§ TASK BRIEF:
Could you render the material from its start through the line containing "picture [1417, 1051, 1500, 1125]" as a Markdown table with the columns "No." and "Line", numbering each row and skipping blank lines? Leave the pictures out of the table.
-------- DATA SHOWN --------
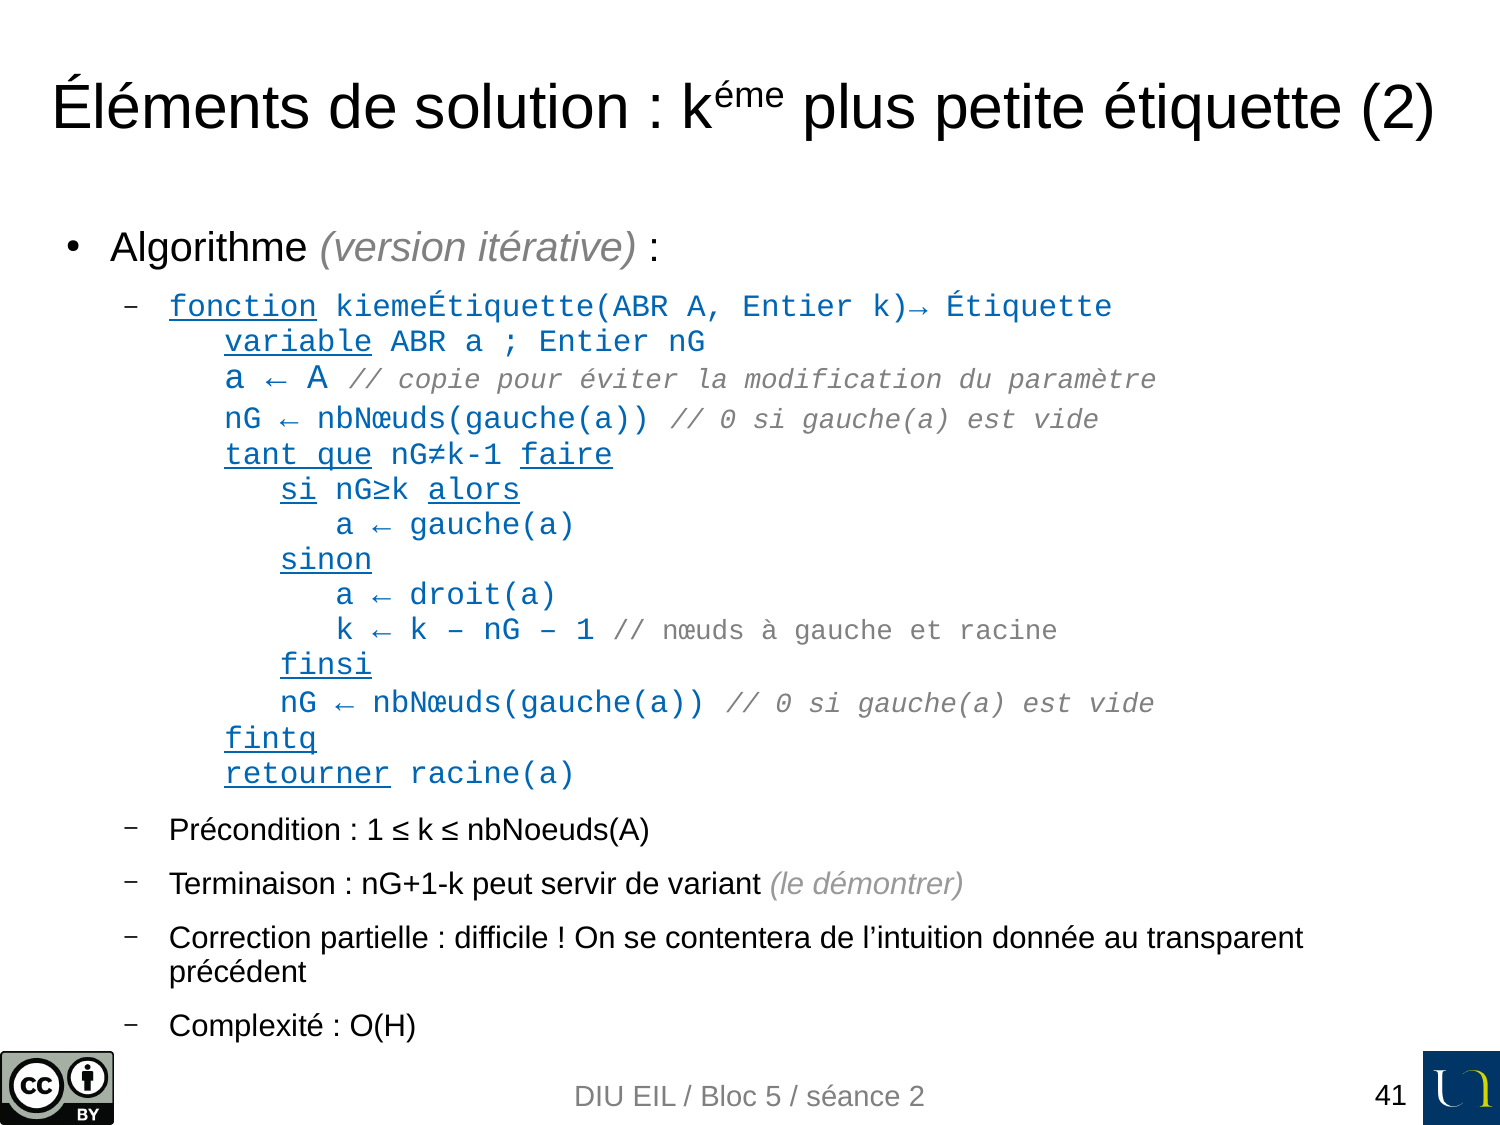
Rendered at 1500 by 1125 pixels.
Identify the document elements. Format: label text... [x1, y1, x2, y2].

list Algorithme (version itérative) : fonction kiemeÉtiquette(ABR A, Entier k)→ Étiquette variable ABR a ; Entier nG a ← A // copie pour éviter la modification du paramètre nG ← nbNœuds(gauche(a)) // 0 si gauche(a) est vide tant que nG≠k-1 faire si nG≥k alors a ← gauche(a) sinon a ← droit(a) k ← k – nG – 1 // nœuds à gauche et racine finsi nG ← nbNœuds(gauche(a)) // 0 si gauche(a) est vide fintq retourner racine(a) Précondition : 1 ≤ k ≤ nbNoeuds(A) Terminaison : nG+1-k peut servir de variant (le démontrer) Correction partielle : difficile ! On se contentera de l’intuition donnée au transparent précédent Complexité : O(H) [51, 224, 1449, 1052]
picture [1417, 1051, 1500, 1125]
picture [0, 1051, 114, 1125]
title Éléments de solution : kéme plus petite étiquette (2) [51, 44, 1449, 170]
--------
§ OUTPUT FOR THIS TASK:
| No. | Line |
|---|---|
| 1 | Rendered at 1500 by 1125 pixels. |
| 2 | Identify the document elements. Format: label text... [x1, y1, x2, y2]. |
| 3 | list Algorithme (version itérative) : fonction kiemeÉtiquette(ABR A, Entier k)→ Étiquette variable ABR a ; Entier nG a ← A // copie pour éviter la modification du paramètre nG ← nbNœuds(gauche(a)) // 0 si gauche(a) est vide tant que nG≠k-1 faire si nG≥k alors a ← gauche(a) sinon a ← droit(a) k ← k – nG – 1 // nœuds à gauche et racine finsi nG ← nbNœuds(gauche(a)) // 0 si gauche(a) est vide fintq retourner racine(a) Précondition : 1 ≤ k ≤ nbNoeuds(A) Terminaison : nG+1-k peut servir de variant (le démontrer) Correction partielle : difficile ! On se contentera de l’intuition donnée au transparent précédent Complexité : O(H) [51, 224, 1449, 1052] |
| 4 | picture [1417, 1051, 1500, 1125] |